>> START Extracted records

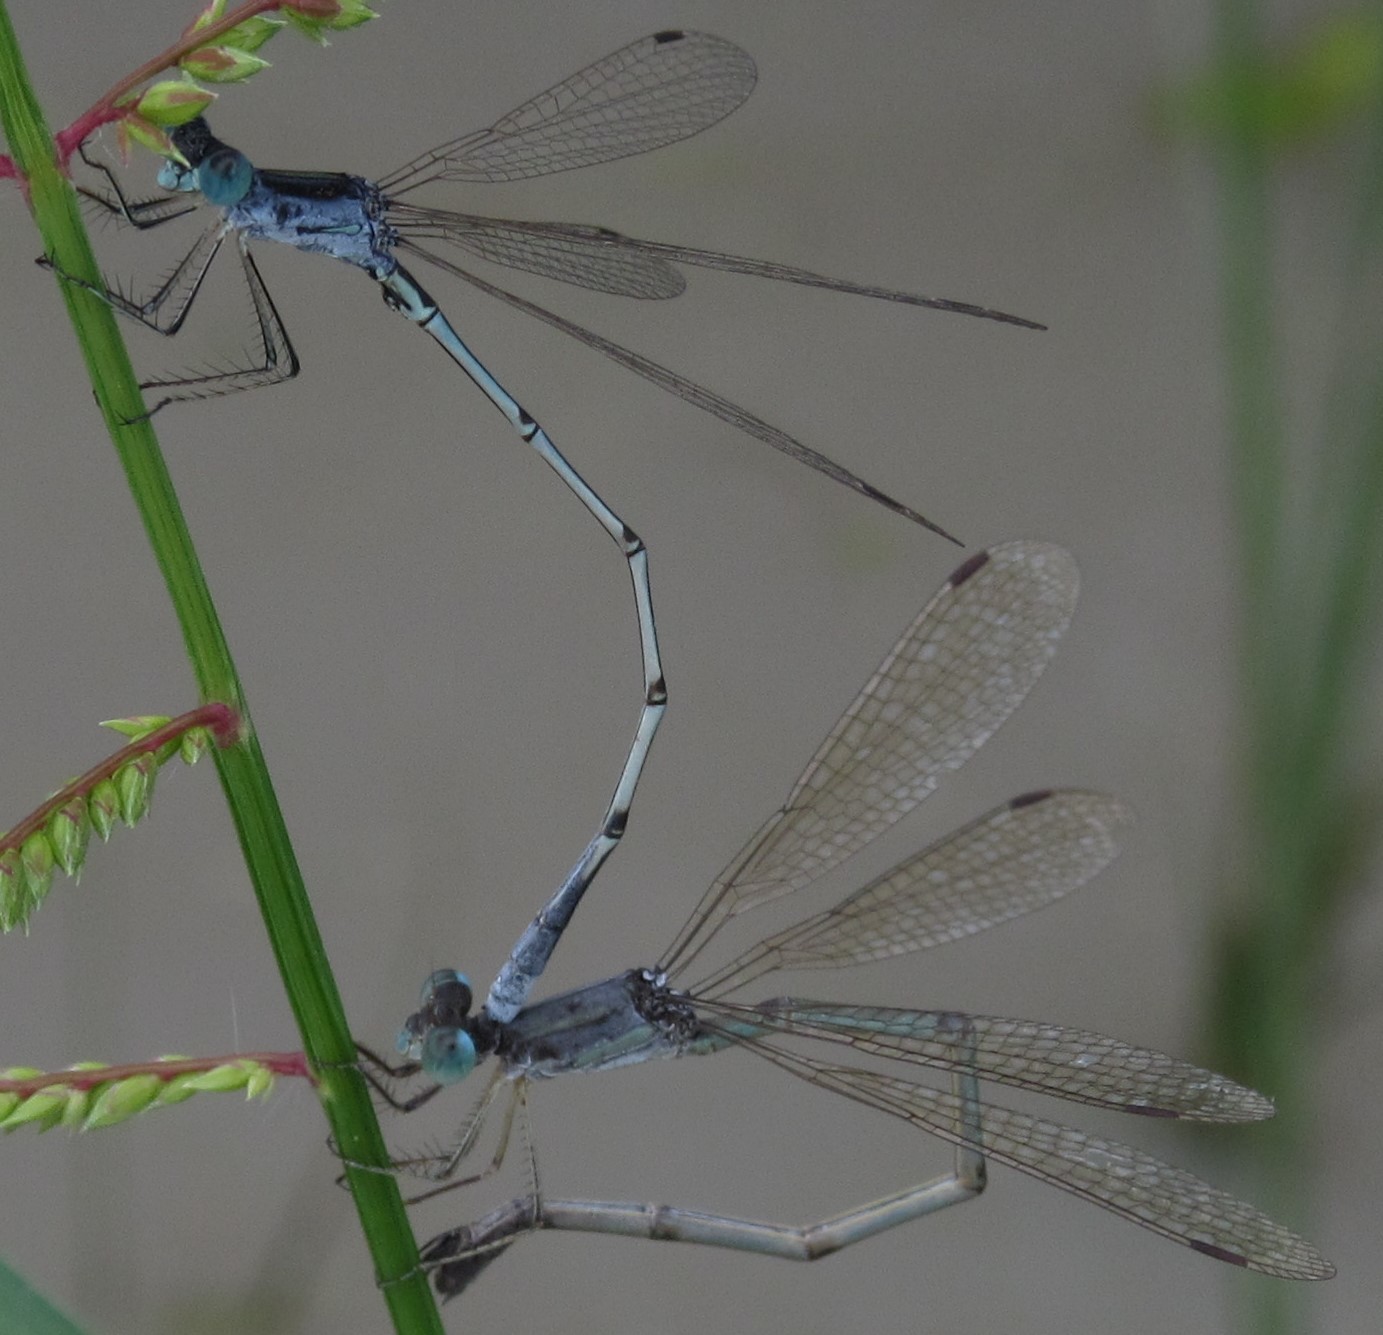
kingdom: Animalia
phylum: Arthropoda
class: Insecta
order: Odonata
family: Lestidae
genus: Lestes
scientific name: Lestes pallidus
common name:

>> END Extracted records

* What you are asked to do *
Rewrite all the lines above with "common name" switched to "vernacular name" and everything else unchanged. Leave the picture out.

* Expected answer *
kingdom: Animalia
phylum: Arthropoda
class: Insecta
order: Odonata
family: Lestidae
genus: Lestes
scientific name: Lestes pallidus
vernacular name:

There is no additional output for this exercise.